REQUIRED ACTION: How many lines in the material below contain the word "took"? Answer with the number alone.

DATASET ENTRIES:

######

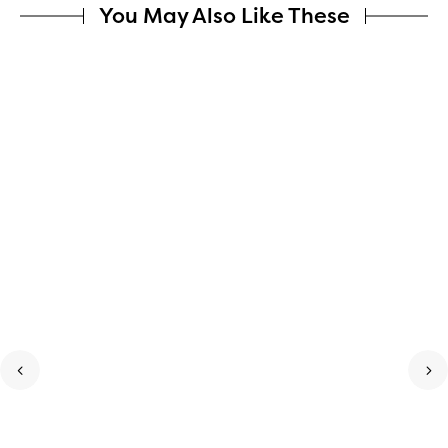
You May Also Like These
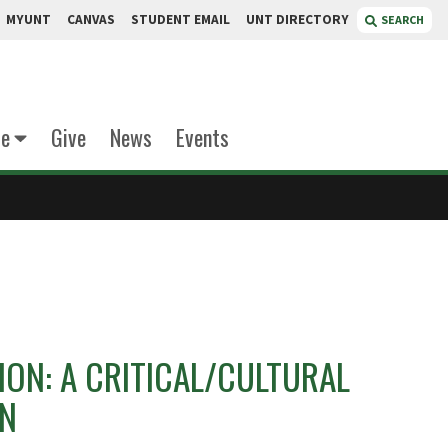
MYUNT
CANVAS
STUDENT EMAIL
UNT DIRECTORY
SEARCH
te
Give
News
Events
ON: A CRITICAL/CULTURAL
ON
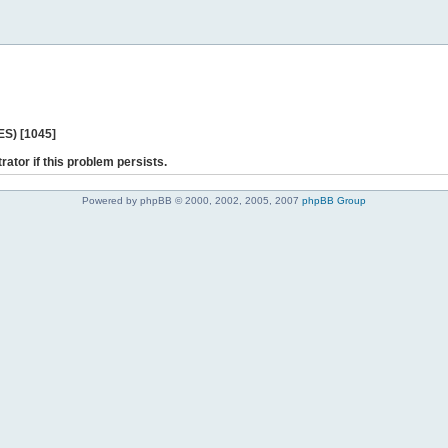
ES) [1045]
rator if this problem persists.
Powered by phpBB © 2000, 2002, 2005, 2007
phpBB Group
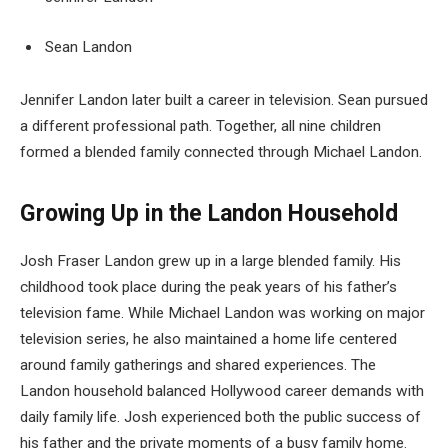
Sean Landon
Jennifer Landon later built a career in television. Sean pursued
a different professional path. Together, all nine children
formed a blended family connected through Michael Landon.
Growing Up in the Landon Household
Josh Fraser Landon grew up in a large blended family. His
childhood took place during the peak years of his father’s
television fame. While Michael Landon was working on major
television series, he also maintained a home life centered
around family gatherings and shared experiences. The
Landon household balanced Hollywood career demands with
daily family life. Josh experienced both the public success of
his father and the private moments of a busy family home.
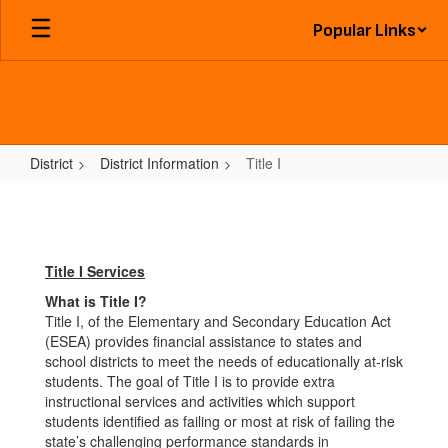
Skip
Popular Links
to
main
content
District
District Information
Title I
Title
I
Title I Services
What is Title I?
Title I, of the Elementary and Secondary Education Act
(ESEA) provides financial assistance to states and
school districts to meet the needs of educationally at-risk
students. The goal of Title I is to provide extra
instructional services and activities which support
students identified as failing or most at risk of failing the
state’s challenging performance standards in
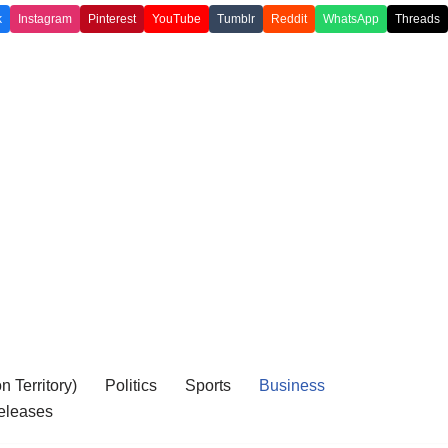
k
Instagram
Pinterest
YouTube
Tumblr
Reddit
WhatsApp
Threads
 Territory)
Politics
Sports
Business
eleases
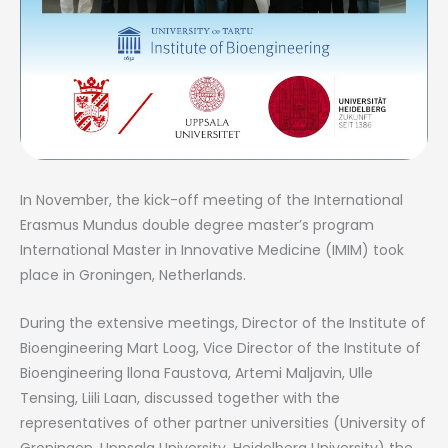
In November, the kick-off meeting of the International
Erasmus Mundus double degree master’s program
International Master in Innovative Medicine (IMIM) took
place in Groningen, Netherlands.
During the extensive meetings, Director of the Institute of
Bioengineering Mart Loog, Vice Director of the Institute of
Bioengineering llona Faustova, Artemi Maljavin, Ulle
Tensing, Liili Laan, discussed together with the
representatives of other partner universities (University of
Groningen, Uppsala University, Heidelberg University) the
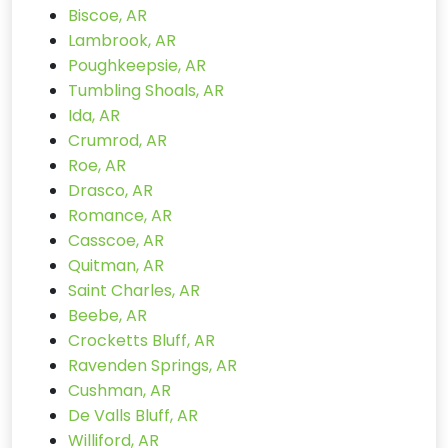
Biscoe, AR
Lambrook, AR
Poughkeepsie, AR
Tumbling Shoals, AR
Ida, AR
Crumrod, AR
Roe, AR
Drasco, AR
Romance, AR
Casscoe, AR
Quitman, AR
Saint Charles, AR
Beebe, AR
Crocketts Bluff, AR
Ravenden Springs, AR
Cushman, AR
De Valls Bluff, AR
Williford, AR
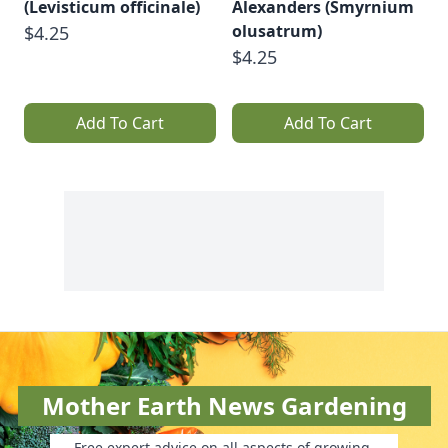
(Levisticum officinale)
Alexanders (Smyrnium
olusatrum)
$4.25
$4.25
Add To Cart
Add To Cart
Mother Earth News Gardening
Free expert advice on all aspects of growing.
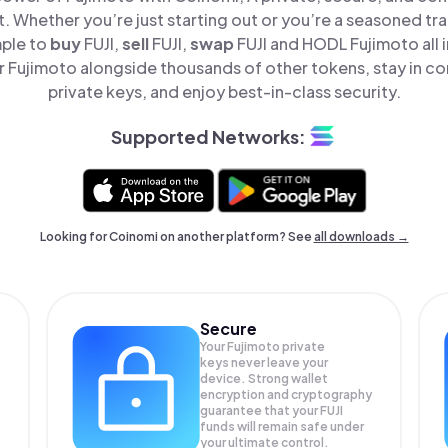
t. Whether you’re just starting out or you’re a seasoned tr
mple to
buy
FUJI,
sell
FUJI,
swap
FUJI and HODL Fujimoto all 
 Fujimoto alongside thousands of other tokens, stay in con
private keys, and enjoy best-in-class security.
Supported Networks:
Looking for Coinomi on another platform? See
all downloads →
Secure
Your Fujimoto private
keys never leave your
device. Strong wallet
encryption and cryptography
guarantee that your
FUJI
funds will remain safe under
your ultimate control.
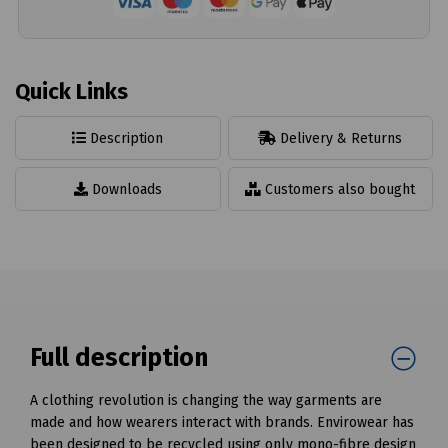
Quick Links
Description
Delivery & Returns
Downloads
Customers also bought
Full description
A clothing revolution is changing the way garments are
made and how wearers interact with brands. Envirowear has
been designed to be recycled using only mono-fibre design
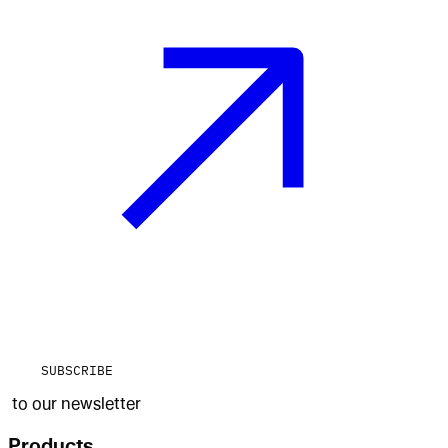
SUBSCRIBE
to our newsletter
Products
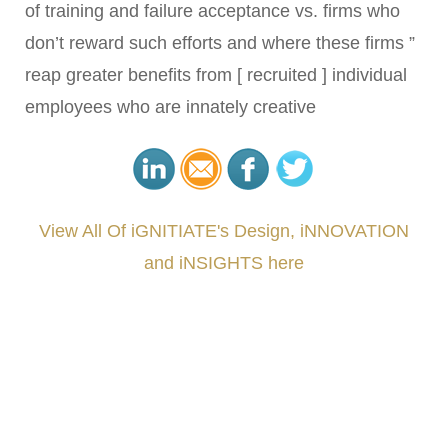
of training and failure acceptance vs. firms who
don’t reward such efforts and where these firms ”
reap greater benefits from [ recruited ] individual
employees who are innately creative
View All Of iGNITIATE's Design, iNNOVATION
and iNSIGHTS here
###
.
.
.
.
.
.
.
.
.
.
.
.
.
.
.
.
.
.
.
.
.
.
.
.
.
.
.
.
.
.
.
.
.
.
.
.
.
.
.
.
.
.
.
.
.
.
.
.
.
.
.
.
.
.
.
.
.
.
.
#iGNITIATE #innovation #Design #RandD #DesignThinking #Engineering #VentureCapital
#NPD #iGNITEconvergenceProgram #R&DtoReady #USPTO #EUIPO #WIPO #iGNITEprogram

######

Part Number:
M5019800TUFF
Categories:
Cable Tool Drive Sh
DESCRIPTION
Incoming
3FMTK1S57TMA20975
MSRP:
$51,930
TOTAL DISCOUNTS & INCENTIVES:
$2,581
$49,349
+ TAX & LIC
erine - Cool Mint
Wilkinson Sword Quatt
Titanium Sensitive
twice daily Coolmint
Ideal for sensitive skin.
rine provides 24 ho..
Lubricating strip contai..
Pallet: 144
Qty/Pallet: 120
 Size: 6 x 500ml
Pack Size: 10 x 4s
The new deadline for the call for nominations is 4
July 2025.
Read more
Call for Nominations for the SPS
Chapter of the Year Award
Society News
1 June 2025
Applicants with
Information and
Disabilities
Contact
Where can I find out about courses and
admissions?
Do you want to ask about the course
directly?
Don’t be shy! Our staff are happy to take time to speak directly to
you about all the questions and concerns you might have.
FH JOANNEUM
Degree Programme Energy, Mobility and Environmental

######

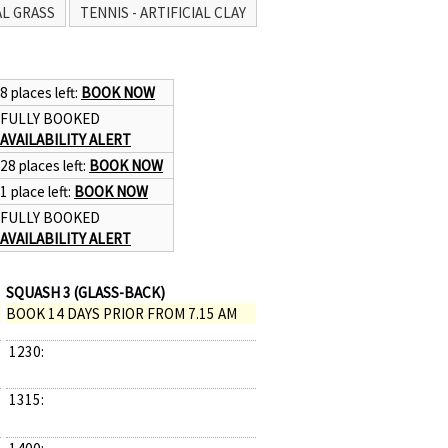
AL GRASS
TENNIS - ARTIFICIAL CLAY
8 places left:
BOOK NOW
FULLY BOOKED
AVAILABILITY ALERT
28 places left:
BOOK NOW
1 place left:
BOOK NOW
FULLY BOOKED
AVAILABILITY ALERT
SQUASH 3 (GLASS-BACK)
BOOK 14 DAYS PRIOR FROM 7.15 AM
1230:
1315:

######

WRITTEN SOLUTION: 2